### Work request
All of the data that follows should be given again exactly, without its images.

### Given entries
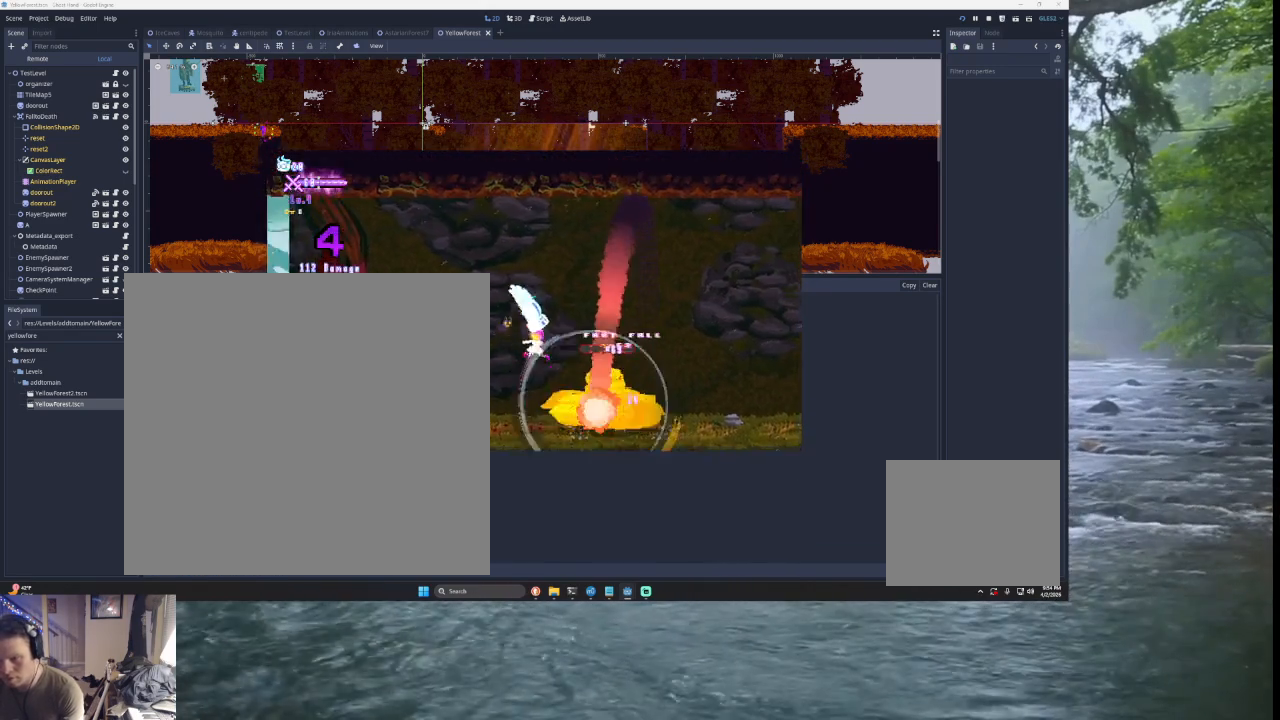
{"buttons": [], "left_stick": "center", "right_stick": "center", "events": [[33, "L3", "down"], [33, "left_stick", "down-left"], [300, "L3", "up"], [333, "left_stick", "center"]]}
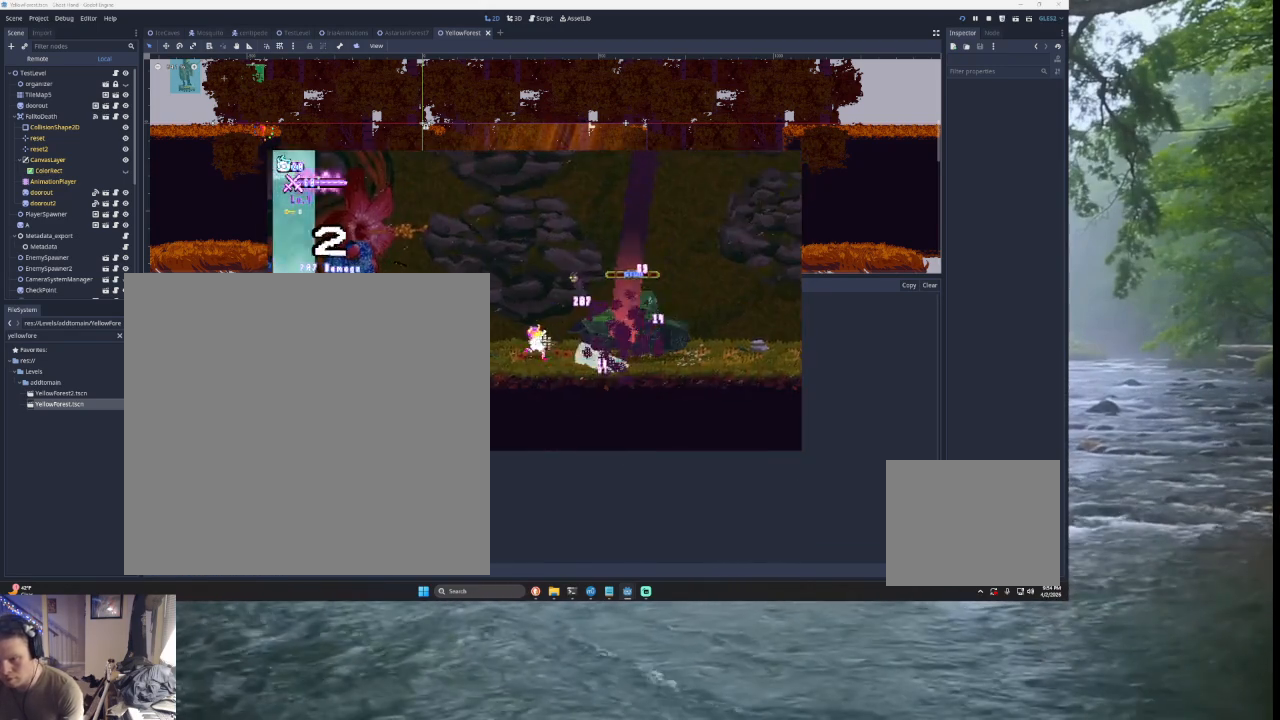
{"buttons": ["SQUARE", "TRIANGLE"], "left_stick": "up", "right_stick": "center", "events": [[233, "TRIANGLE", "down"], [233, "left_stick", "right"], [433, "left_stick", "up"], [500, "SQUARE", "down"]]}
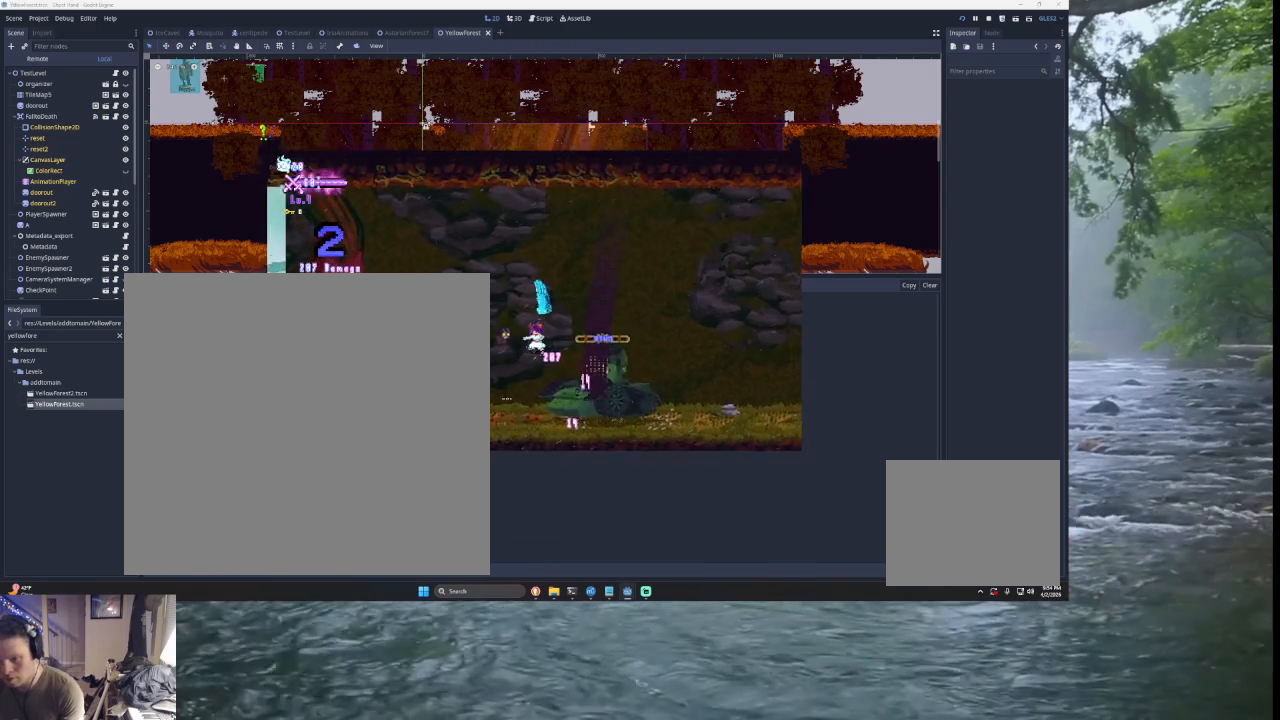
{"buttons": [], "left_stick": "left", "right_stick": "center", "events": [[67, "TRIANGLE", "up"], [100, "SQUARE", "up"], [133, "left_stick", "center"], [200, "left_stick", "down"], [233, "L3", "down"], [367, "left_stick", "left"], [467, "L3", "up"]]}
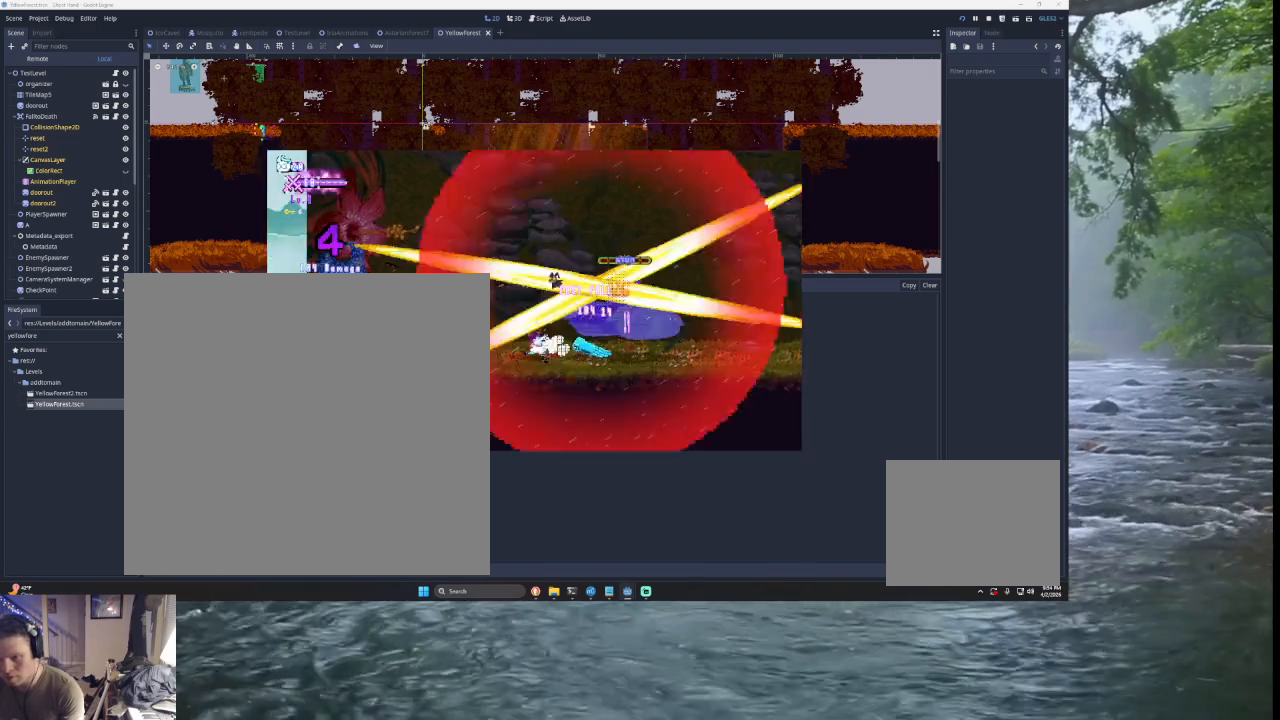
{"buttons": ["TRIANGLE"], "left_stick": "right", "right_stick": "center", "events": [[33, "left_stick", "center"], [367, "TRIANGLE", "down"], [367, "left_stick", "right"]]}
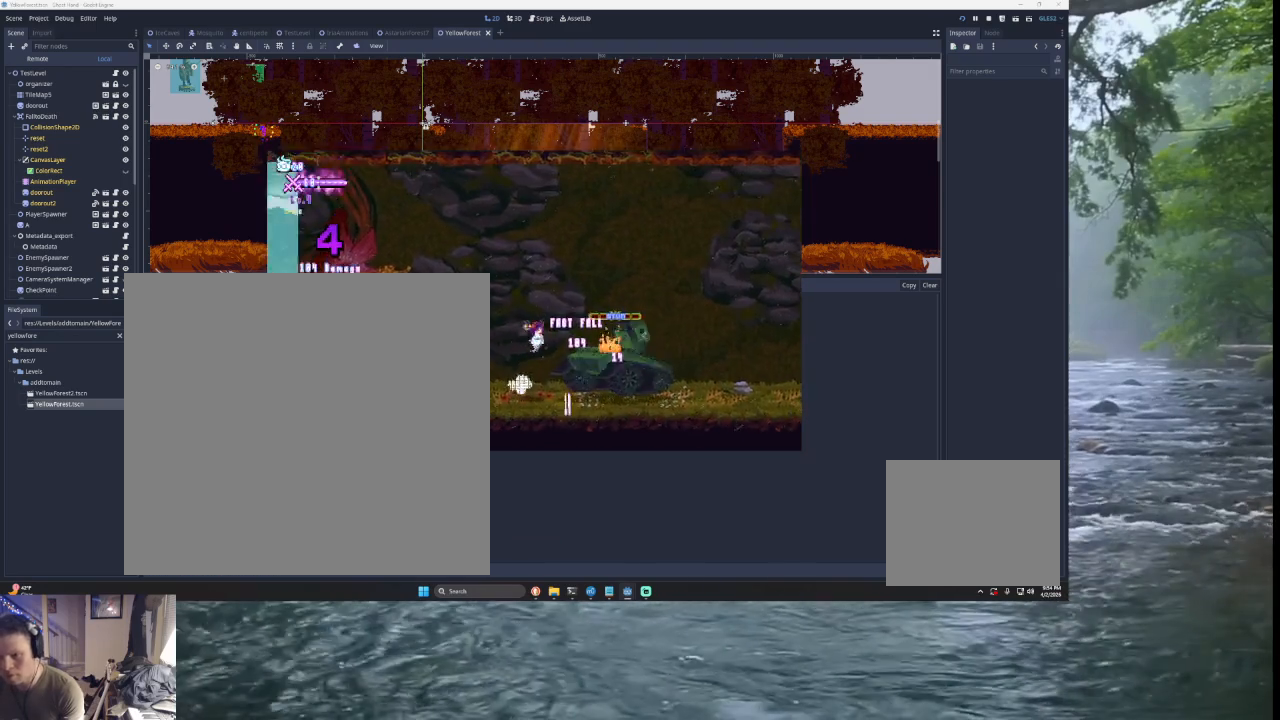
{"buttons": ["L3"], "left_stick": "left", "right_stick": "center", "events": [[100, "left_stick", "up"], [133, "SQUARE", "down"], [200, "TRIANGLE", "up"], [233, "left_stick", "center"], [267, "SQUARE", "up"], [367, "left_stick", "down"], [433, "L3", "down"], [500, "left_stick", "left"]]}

### The answer
{"buttons": [], "left_stick": "center", "right_stick": "center", "events": [[33, "L3", "down"], [33, "left_stick", "down-left"], [300, "L3", "up"], [333, "left_stick", "center"]]}
{"buttons": ["SQUARE", "TRIANGLE"], "left_stick": "up", "right_stick": "center", "events": [[233, "TRIANGLE", "down"], [233, "left_stick", "right"], [433, "left_stick", "up"], [500, "SQUARE", "down"]]}
{"buttons": [], "left_stick": "left", "right_stick": "center", "events": [[67, "TRIANGLE", "up"], [100, "SQUARE", "up"], [133, "left_stick", "center"], [200, "left_stick", "down"], [233, "L3", "down"], [367, "left_stick", "left"], [467, "L3", "up"]]}
{"buttons": ["TRIANGLE"], "left_stick": "right", "right_stick": "center", "events": [[33, "left_stick", "center"], [367, "TRIANGLE", "down"], [367, "left_stick", "right"]]}
{"buttons": ["L3"], "left_stick": "left", "right_stick": "center", "events": [[100, "left_stick", "up"], [133, "SQUARE", "down"], [200, "TRIANGLE", "up"], [233, "left_stick", "center"], [267, "SQUARE", "up"], [367, "left_stick", "down"], [433, "L3", "down"], [500, "left_stick", "left"]]}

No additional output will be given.